I spent the summer of 2023 at Jacobi Motors, LLC, a company innovating electric motor design. The main project that summer was converting a diesel tractor to an electric vehicle using their novel motor.

My first task was reverse engineering the tractor's wire harness to integrate its existing electronics like the lights, the dashboard, and the driver controls with the added inverter, battery, and cooling systems. Here's the schematic.

I was able to reverse engineer the tractor's dashboard, which saved lots of company time and money spent on developing a new one. Pictured below is the stock tachometer hijacked by my PCB after I discovered it used pulse-frequency modulation.

I also gave the indicator lights on the dashboard new meanings. For example, the check engine light is now the inverter fault light.

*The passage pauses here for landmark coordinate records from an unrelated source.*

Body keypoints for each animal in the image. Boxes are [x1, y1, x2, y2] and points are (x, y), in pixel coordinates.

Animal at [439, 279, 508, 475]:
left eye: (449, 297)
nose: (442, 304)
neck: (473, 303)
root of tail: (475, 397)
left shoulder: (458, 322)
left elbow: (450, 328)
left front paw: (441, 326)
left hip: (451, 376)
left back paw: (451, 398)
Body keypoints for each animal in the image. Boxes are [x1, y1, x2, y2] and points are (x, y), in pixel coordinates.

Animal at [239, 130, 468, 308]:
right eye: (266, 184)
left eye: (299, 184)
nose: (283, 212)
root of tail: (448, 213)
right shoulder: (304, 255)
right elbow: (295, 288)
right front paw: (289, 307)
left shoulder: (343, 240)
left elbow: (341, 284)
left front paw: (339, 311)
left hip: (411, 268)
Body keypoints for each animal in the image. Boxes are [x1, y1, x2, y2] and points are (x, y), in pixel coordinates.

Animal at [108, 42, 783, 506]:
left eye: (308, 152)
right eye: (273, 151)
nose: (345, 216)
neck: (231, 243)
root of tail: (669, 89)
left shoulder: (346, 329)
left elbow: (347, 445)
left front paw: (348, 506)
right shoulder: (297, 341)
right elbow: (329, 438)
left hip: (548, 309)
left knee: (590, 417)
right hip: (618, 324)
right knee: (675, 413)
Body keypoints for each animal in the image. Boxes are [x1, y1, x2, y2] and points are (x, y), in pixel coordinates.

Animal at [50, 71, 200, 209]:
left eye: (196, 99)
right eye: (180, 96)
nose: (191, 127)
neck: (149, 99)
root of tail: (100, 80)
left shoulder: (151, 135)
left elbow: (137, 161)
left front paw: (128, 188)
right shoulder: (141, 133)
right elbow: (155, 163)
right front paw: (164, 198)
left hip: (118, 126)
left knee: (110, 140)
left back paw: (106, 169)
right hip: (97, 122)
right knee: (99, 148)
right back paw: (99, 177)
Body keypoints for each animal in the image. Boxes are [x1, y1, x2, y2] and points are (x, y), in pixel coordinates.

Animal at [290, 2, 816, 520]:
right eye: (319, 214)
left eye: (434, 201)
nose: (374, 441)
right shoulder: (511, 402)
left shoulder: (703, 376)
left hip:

Once I understood the tractor's electronics, I had to design a PCB to interface between them and the inverter, BMS, and cooling. This board effectively became a Vehicle Control Unit. It had to respond to driver controls like turning the key and pressing the pedal with contactor sequences and inverter torque requests. It also ran closed-loop cooling.

There are some interesting design decisions I wanted to highlight. To display the battery's state of charge on the dashboard, I needed to emulate the previous fuel gauge potentiometer. The fuel gauge only had 8 notches though, so I decided to use 3 IO pins on the microcontroller as well as a Texas Instruments multiplexer IC to select 1 of 8 resistors, where each resistor corresponds to a certain number of fuel notches on the dashboard.

For the cooling system, I used a N-type MOSFETs and a driver IC to control the pump and fans with a variable duty cycle for closed-loop control. I laid out high-current traces with enough width such that the temperature delta would be acceptable. I also made it a requirement that the MOSFETs could handle switching frequencies outside the audible range of human hearing, and I ended up running them at around 30 kHz to avoid an unpleasant buzzing noise.

To drop the 13-14V from the battery to 5V, I used a Texas Instruments buck converter IC with a layout that minimized switching loop parasitic inductance. It worked great for a couple weeks until I touched it during operation (aftermath pictured below on the right).

The firmware for the board involved making a state machine and some drivers for analog voltage reads and CAN communication.

With one of the spare microcontrollers, I made a Kvaser clone that relayed CAN data over USB, and I made software in Python to take the stream of packets from USB and output them to the Linux terminal. Each microcontroller costs $25, while a Kvaser leaf costs over $300.

Because I was only there for a summer, I made sure to document all of my work, and as far as I know, the PCB still works!